DOCUMENT SEGMENT —

=-=-=

Once a health department becomes aware of a positive test result, the site explains, a “public health official notifies [the infected person and users who were nearby] what they should do next.”

State epidemiologist Angela Dunn further explained the process at a Wednesday news conference.

“So if you choose to share your data with our contact tracers" by using the app, she said, “they’ll be able to know about the places that you’ve been while you were infectious, and it’ll also provide our contact tracers with a snapshot of other app users who you had significant contact with and potentially exposed with COVID-19 as well.”

That will allow contact tracers to follow up directly with those people and provide them information about how to protect themselves and others, she said.

Data collected by the app will be shared with public health workers, she said, but it will not be shared with other app users. “The success of this app is tied directly to your trust in us and our ability to safeguard your information,” she said.

The Utah Department of Health reported Wednesday that it has confirmed another 149 cases of COVID-19, bringing the state’s total to 3,445. Eleven more people have been hospitalized, for a total of 288 people since the outbreak began.

Two more Utahns have died from COVID-19, the state also reported, raising the state’s death toll to 34. One, a Salt Lake County resident, had been infected during a stay at a long-term care facility. The other, a Utah County resident, had been hospitalized, Dunn said; both patients were over age 85, she said.

Herbert said downloading and using the Healthy Together app “will always be voluntary." Users can delete their data at any time, and location data will be automatically deleted in 30 days, as will data about symptoms, he said.

“For some, we can never get over that hurdle, that concern of Big Brother watching their every movement,” Herbert said. “We’re trying to give every indication that you’re in control of your data.”

He added: “We’ll work to make it open and transparent."

=-=-=

WHAT YOU ARE ASKED TO DO —
Repeat the stretch of the article on Utah's Healthy Together contact-tracing app from "Once a health" through "Wednesday news conference.".

(Lens distortion parameter data)
=-=-=

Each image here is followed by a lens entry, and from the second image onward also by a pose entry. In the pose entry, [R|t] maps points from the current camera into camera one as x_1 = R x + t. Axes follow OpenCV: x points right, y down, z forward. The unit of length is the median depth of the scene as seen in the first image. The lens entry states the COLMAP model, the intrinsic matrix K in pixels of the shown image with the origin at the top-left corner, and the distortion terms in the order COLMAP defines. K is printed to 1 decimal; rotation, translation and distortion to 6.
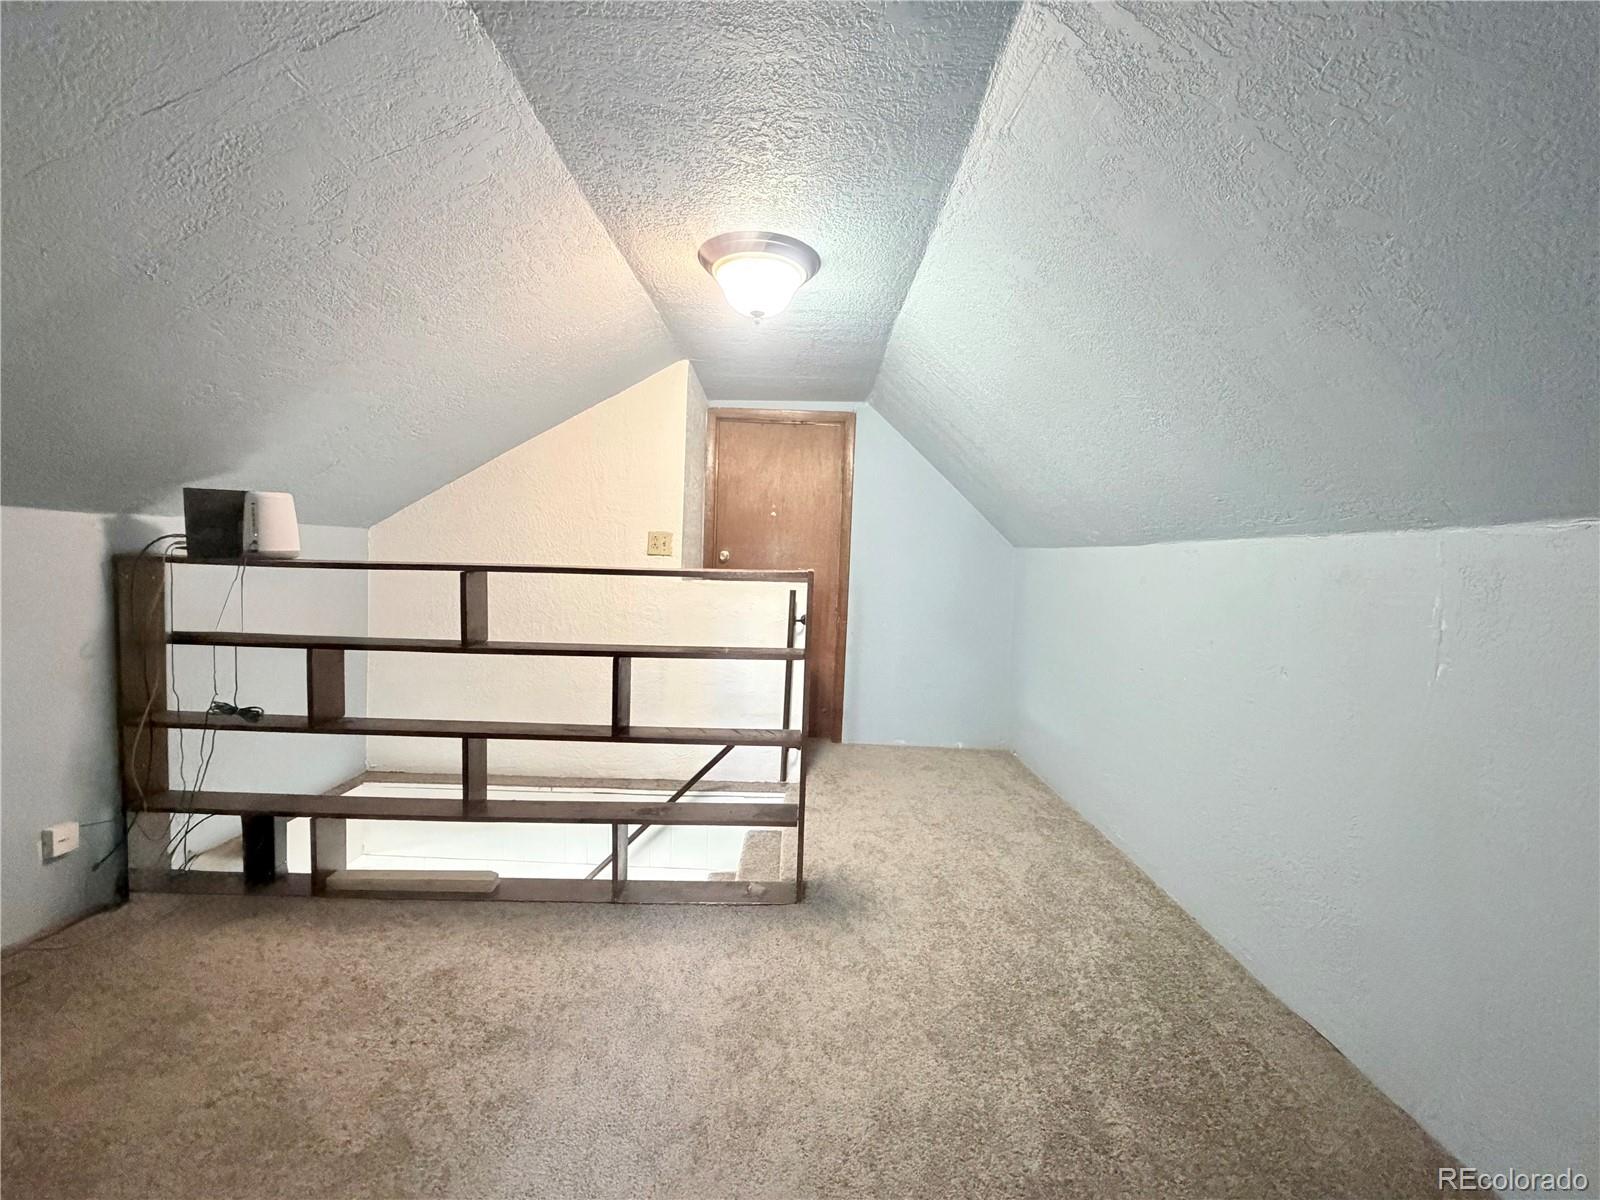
lens RADIAL K [[643.4, 0, 801.7], [0, 643.4, 601.3], [0, 0, 1]] dist [0.000038, 0.000126]
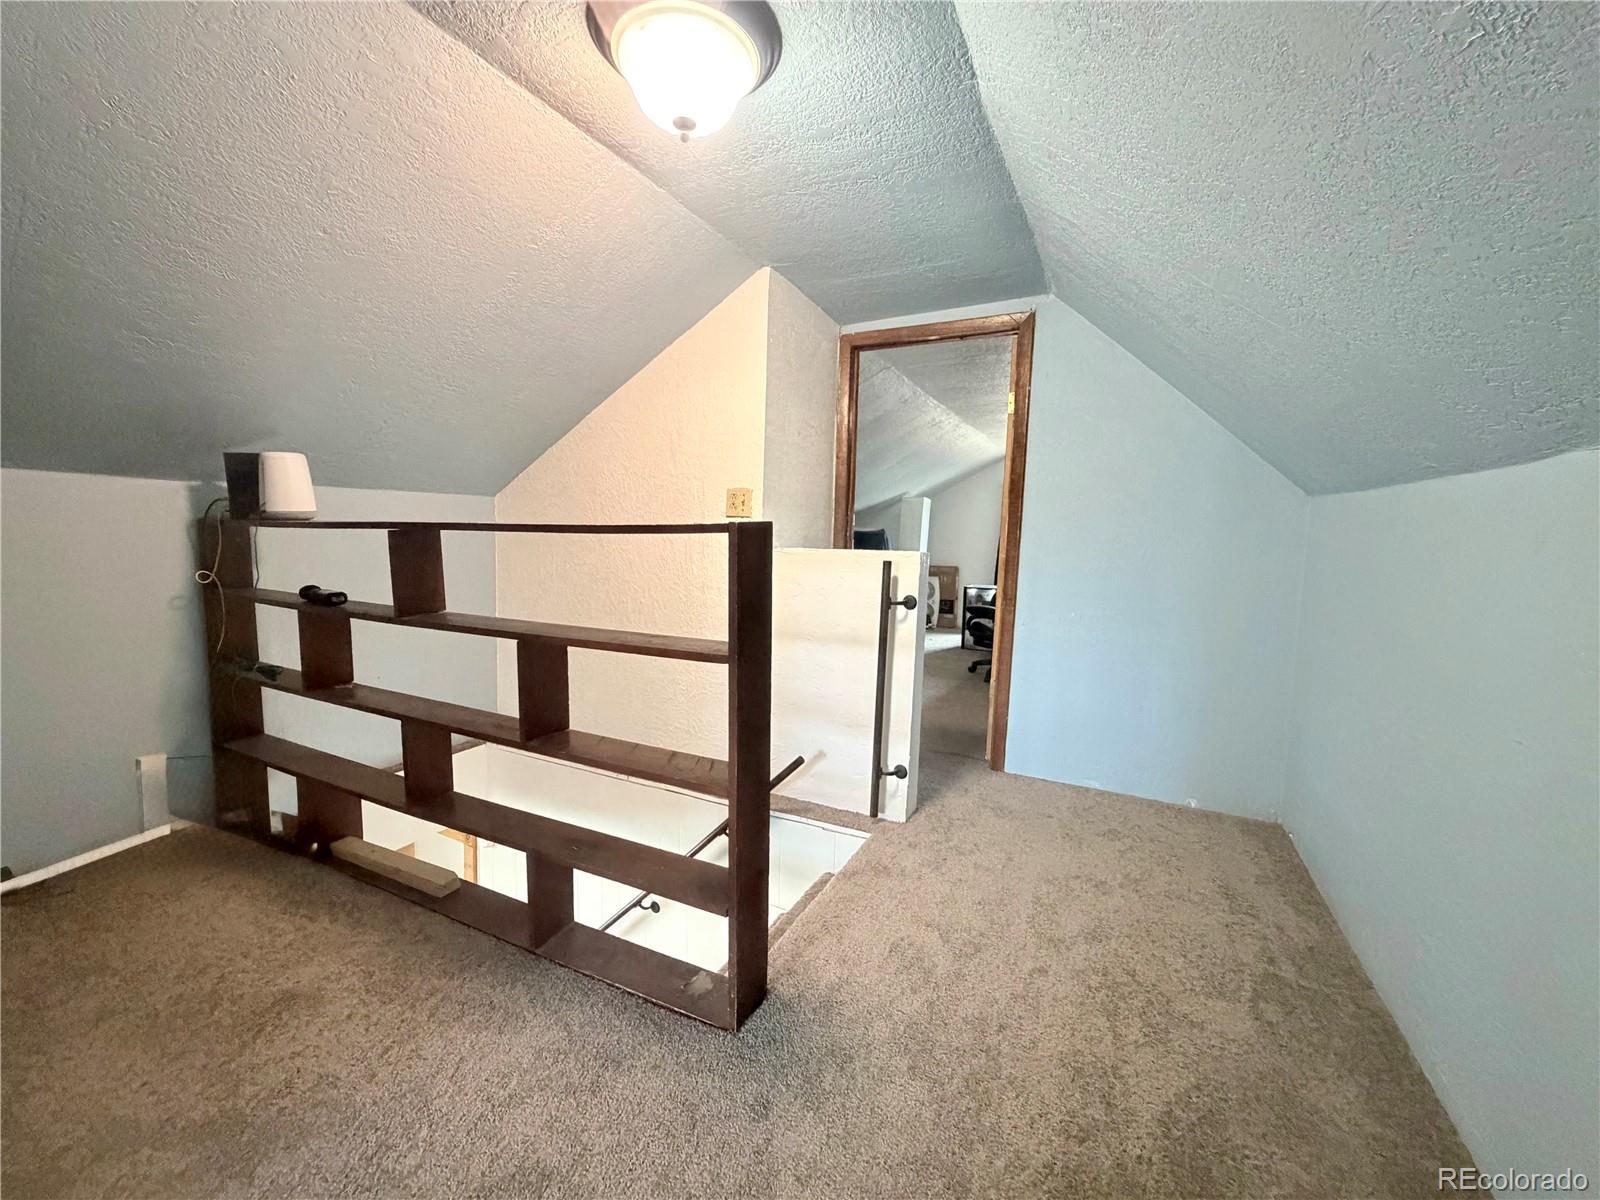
lens RADIAL K [[643.4, 0, 799.3], [0, 643.4, 599.8], [0, 0, 1]] dist [0.000038, 0.000126]
pose [[0.891017, 0.036133, -0.452530, 0.286682], [-0.022635, 0.999124, 0.035211, 0.004617], [0.453406, -0.021130, 0.891054, 0.387329]]
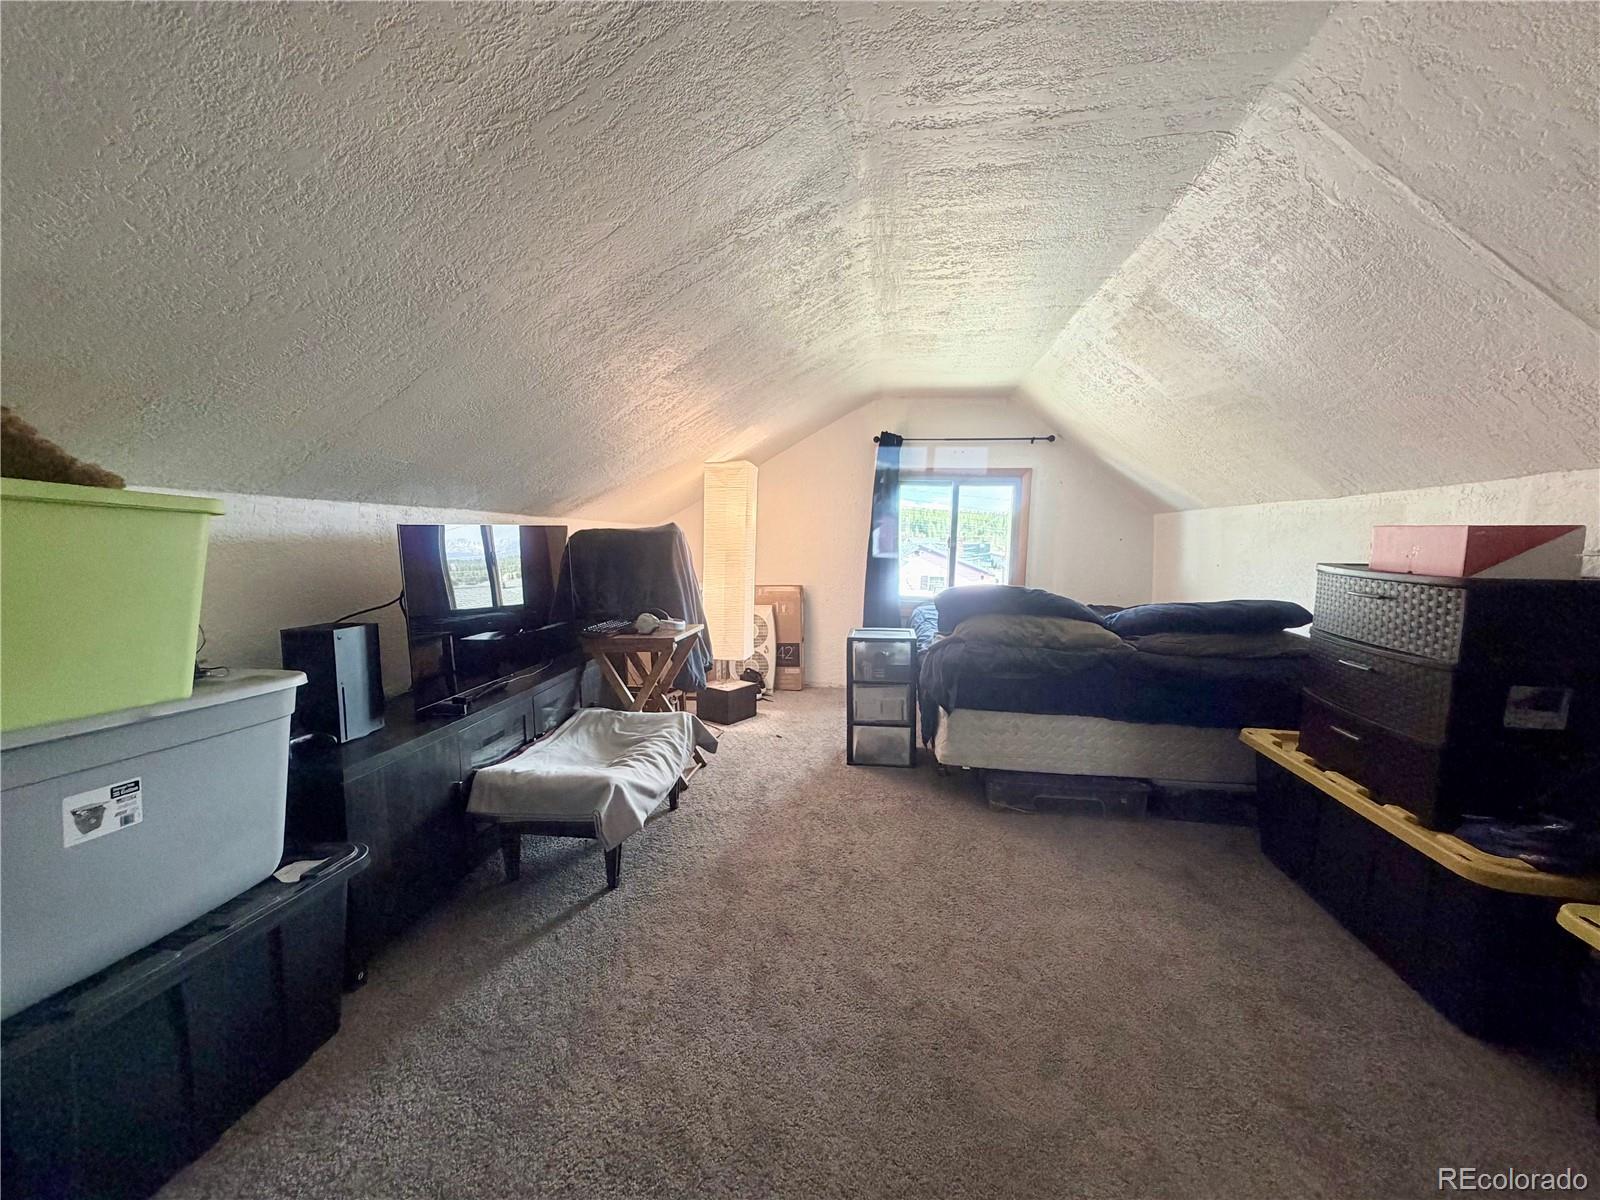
lens RADIAL K [[643.4, 0, 800.2], [0, 643.4, 598.9], [0, 0, 1]] dist [0.000038, 0.000126]
pose [[0.991411, -0.012171, -0.130217, 0.135657], [0.017932, 0.998907, 0.043160, -0.027847], [0.129549, -0.045124, 0.990546, 0.786310]]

=-=-=

SOLUTION FOR THIS TASK —
Once a health department becomes aware of a positive test result, the site explains, a “public health official notifies [the infected person and users who were nearby] what they should do next.”

State epidemiologist Angela Dunn further explained the process at a Wednesday news conference.